How to dynamically weight new positions without rebalance

I want to buy initial positions in proportion with a defined “formula weight” but do not want to rebalance existing positions once they have been initiated. The purpose is to minimize trading costs and optimize tax controls. My 2018 track record (actual vs theoretical) is being destroyed by slippage and taxes because:

[]Slippage+impact were not part of my original calculus
]My system is not taking advantage of long-term capital gains tax rates
[]My system is not harvesting tax losses
]My system is not paying attention to higher cost bases due to wash sales

The simplest solution, in my mind, would be to be reconstitute without rebalancing. However, when I try to reconstitute on a more frequent basis than rebalance, I receive the message: [quote]
Reconstitution without rebalance will invest available funds equally among new positions

Thus, any new positions will not be bought in proportion to the weight-formula.

Is anyone able to come up with a workaround? For example, is there a way to make the rebalance parameters ultra-restrictive without affecting new positions (i.e., buy new positions in proportion with the weight-formula)?


It’s relatively easy to do this. Set max portfolio drift to 10% but max position drift to 100% and min rebalance transaction to 100%. Allow 100% deviation from exposure after rebalance. You’ll see your new transactions bought at exactly the weights specified in your position weight formula but no rebalancing after they’ve been bought. See the attached transaction record for an example of how this works in practice.

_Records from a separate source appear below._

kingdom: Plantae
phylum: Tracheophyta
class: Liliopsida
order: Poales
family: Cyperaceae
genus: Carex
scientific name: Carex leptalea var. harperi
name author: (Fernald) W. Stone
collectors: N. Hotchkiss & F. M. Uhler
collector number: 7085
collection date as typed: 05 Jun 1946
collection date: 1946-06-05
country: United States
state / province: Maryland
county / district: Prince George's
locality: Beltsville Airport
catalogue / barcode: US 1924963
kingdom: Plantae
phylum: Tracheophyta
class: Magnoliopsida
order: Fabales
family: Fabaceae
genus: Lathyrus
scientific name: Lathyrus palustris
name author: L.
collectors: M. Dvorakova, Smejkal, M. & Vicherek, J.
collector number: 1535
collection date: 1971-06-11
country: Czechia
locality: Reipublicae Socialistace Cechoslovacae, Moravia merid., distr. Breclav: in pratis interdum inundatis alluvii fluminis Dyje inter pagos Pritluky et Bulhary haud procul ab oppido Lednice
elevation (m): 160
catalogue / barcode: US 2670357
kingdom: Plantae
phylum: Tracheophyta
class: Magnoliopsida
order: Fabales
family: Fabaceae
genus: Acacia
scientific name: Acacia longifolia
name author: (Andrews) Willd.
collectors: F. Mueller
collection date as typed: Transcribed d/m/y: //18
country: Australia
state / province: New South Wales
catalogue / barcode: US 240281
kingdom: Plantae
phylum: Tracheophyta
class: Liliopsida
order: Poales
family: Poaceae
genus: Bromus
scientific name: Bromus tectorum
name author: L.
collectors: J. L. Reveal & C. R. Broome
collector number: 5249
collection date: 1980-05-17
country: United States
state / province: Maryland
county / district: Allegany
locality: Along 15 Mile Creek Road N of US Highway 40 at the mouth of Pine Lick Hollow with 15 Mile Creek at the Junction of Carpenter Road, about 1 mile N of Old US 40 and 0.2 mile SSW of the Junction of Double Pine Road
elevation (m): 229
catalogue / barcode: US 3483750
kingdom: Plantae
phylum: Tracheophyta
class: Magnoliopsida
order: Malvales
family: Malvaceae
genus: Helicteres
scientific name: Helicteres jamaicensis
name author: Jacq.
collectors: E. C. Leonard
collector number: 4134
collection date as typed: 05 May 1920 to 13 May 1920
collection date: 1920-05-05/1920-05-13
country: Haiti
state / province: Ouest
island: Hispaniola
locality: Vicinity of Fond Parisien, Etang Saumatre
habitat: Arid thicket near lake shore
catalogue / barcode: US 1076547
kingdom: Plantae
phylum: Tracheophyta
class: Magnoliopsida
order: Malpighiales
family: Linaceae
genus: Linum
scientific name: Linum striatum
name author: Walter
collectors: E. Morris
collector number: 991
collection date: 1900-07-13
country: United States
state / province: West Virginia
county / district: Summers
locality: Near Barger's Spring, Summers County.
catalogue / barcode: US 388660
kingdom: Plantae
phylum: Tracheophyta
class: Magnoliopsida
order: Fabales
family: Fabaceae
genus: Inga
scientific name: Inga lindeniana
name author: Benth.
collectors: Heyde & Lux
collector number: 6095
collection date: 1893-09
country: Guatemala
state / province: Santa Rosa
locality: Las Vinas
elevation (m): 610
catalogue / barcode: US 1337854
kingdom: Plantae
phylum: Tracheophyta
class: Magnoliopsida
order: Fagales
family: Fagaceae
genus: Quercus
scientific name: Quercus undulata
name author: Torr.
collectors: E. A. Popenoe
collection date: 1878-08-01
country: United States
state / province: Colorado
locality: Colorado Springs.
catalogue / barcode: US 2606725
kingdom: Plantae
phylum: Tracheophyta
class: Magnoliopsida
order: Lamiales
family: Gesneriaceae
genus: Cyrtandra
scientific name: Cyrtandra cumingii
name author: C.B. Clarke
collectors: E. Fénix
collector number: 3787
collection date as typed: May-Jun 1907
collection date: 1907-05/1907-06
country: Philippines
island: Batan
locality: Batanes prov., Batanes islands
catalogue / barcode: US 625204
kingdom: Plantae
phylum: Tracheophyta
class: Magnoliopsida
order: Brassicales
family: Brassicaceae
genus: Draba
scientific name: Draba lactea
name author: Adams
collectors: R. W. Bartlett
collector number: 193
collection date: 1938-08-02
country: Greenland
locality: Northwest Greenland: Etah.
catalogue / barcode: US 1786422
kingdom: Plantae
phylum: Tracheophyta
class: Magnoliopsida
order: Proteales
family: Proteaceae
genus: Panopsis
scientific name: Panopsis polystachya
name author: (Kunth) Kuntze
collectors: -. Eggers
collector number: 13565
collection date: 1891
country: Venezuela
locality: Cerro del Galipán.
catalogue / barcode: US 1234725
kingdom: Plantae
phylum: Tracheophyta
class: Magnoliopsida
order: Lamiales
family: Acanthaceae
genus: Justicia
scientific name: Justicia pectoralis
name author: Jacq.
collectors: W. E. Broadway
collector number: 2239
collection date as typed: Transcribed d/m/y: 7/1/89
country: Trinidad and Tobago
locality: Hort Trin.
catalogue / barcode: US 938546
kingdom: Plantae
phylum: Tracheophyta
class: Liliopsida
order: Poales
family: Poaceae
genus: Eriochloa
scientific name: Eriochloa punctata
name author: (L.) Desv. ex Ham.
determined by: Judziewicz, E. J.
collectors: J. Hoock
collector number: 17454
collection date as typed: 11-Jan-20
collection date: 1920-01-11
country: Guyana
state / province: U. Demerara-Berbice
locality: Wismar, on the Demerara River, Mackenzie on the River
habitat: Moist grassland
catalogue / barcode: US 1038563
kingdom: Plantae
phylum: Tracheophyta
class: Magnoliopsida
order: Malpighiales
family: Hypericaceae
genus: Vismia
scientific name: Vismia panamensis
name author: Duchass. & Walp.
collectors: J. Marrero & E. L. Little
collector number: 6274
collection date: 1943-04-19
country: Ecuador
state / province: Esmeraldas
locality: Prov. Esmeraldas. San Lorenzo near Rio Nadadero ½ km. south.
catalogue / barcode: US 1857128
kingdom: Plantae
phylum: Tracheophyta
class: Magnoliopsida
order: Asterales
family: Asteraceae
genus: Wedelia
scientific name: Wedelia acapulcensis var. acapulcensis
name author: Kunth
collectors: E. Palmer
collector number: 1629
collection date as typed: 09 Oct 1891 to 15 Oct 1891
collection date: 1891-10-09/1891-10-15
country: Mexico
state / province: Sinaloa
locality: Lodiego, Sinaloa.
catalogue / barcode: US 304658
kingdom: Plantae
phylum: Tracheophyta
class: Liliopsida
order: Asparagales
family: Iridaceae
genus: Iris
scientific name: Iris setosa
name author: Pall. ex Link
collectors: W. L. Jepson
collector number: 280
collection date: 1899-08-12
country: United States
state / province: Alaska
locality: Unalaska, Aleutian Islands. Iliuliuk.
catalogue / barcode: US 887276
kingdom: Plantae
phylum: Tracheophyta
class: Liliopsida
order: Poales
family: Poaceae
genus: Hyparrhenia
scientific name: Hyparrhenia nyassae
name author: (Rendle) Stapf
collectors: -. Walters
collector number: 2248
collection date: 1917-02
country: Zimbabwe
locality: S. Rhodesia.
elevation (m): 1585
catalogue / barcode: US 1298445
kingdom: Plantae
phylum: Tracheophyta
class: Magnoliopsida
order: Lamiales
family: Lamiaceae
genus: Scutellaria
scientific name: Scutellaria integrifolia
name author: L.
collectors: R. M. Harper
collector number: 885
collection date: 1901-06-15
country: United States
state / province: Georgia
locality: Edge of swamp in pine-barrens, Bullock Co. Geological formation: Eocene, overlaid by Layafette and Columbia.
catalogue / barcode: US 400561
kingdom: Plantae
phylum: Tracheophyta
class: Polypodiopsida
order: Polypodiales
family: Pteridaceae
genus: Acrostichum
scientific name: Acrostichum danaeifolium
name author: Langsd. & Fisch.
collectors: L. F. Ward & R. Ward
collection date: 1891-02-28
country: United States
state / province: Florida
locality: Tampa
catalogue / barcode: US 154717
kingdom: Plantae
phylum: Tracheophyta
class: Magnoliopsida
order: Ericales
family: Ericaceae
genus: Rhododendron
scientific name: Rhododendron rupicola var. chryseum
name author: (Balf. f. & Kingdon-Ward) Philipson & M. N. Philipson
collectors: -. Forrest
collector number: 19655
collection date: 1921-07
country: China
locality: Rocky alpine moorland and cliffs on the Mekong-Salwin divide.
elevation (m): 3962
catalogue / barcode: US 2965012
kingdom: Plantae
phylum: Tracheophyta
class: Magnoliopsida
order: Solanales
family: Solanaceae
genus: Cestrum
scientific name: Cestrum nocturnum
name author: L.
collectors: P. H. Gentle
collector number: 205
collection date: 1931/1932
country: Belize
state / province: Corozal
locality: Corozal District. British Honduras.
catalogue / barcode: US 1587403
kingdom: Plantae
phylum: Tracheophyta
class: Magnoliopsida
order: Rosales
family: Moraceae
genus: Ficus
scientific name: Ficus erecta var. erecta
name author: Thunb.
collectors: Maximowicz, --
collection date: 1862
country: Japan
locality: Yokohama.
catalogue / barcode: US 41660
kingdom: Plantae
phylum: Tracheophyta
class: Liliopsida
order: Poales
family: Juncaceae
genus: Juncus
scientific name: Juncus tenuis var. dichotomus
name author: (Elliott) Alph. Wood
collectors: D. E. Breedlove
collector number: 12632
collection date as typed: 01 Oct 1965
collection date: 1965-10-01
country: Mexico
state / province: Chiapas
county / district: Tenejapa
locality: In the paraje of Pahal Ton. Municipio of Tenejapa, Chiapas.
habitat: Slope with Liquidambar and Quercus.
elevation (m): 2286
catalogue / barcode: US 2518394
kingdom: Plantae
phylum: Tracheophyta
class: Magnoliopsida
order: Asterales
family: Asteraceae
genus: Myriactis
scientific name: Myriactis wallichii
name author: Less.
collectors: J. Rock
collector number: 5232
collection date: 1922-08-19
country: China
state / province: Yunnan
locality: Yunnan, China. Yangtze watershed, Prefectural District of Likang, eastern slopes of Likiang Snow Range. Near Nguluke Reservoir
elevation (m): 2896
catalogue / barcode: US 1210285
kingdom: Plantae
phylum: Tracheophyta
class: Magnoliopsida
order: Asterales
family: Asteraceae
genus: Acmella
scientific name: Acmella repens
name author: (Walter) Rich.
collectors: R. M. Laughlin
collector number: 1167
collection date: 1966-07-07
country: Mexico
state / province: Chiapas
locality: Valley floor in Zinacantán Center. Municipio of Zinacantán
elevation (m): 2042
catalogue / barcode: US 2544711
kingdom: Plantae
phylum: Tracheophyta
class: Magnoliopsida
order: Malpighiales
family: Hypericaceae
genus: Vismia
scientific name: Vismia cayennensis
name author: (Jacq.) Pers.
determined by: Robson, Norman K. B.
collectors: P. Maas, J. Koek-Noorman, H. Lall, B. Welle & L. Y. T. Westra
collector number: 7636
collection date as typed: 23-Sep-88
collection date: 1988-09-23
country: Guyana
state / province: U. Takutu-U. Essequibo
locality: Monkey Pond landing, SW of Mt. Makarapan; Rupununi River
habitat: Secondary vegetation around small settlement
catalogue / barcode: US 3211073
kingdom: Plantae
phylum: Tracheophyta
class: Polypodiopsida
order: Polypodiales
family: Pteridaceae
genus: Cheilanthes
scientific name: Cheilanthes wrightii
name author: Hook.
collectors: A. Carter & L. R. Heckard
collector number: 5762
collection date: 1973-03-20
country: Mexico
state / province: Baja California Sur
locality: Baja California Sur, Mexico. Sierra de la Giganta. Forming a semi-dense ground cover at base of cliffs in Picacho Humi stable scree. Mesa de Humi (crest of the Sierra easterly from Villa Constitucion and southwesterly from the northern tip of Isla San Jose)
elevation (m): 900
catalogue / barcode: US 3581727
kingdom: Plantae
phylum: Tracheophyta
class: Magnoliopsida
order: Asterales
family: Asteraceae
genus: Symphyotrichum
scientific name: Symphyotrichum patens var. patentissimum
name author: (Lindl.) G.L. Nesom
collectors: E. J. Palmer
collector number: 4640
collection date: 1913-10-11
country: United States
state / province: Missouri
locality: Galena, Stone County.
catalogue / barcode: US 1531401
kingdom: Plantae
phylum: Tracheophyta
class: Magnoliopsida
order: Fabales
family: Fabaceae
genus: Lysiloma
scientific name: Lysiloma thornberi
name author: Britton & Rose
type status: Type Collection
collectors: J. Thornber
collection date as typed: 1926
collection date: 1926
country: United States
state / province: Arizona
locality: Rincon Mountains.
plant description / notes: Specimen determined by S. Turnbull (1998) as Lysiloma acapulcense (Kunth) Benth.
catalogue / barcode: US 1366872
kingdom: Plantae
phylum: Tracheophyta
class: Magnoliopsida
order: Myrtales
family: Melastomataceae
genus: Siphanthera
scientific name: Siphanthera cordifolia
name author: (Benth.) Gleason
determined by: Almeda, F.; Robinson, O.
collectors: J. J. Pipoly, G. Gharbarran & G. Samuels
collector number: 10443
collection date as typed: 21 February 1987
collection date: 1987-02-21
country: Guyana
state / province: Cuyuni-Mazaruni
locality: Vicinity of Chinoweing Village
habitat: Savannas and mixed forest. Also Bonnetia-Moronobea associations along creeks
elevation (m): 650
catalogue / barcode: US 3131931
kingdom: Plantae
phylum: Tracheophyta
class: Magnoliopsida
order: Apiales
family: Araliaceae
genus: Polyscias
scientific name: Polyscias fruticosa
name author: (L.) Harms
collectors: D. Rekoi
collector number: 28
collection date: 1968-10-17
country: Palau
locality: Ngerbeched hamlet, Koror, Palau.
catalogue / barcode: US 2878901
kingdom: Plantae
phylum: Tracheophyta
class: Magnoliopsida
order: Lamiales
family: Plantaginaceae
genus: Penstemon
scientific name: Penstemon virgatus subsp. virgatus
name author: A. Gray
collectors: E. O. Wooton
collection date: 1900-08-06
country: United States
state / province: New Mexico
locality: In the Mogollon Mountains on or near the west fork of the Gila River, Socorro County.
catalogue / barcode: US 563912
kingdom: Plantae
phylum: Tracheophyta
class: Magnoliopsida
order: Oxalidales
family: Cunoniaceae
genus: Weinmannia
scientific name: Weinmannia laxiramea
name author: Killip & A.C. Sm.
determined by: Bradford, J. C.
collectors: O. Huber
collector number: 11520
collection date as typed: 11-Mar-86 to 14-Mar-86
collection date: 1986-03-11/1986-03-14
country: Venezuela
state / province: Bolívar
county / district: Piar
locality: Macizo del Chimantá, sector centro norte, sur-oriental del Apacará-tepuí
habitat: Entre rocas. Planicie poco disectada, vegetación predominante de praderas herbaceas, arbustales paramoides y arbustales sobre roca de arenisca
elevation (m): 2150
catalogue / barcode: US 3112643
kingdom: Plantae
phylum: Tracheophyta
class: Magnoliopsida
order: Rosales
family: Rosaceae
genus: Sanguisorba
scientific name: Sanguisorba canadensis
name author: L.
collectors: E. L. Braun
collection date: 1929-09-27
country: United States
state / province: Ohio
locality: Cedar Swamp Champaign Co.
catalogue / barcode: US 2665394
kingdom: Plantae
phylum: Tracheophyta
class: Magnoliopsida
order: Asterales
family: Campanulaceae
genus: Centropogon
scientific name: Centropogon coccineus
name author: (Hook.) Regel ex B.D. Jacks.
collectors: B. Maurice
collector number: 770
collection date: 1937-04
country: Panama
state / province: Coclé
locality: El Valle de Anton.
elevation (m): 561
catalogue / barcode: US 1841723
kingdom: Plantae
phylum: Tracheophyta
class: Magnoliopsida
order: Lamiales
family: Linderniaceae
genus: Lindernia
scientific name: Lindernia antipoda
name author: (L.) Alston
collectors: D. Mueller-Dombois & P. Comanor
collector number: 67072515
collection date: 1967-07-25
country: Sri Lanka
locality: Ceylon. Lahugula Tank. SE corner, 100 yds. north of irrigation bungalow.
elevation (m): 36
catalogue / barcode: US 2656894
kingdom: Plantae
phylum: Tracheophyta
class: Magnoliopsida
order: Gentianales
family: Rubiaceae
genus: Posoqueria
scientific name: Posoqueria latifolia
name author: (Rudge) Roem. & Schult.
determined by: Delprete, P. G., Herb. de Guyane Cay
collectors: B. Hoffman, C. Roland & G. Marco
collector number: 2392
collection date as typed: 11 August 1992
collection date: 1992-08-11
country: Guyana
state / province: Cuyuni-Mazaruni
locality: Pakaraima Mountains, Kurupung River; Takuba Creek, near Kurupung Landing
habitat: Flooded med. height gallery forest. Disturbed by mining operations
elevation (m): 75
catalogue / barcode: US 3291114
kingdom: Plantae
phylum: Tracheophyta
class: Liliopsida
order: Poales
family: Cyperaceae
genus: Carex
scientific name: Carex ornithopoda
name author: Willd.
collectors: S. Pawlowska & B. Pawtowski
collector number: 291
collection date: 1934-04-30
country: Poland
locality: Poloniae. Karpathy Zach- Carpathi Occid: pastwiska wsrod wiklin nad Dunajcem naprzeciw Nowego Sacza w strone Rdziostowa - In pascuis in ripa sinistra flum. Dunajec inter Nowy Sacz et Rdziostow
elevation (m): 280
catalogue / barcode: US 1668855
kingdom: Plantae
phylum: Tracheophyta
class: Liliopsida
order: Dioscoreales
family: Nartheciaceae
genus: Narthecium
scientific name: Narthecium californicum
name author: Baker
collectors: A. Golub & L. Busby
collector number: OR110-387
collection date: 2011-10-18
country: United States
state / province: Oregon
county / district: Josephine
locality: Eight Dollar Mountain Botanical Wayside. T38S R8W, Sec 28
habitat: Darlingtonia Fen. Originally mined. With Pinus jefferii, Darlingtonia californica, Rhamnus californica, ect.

The drawback is that you’ll see that the percent of cash invested will exceed 100% throughout the period. But you can easily adjust that figure using Excel. On the summary page, download the summary (the download button by the chart). In column N, to the right, put in =C4/G4, =C5/G5, etc. This is your leverage (it’s more precise than the leverage in column I). Then, in column O, put 1 in the first cell (O4), =O4*((G5/G4-1)/N5+1) in the second cell, and =O5*((G6/G5-1)/N5+1) in the third cell, then copy that third cell all the way down. At the bottom will be your total return on $1.00, which you can then annualize.

P123_SimTran_weighted1035.xls (39.1 KB)

That’s a great suggestion. Will try!

Also a good idea. Seems like a lot of work to implement though as rebalancing to 1x will incur additional transactions not captured by the sim.

And actually, I personally do not mind if the leverage gets off-target at times. I see this as a just a bottom-up way of market timing. I.e., being more or less aggressive on a portfolio level should correspond the quantity/magnitude of potential deals on the market.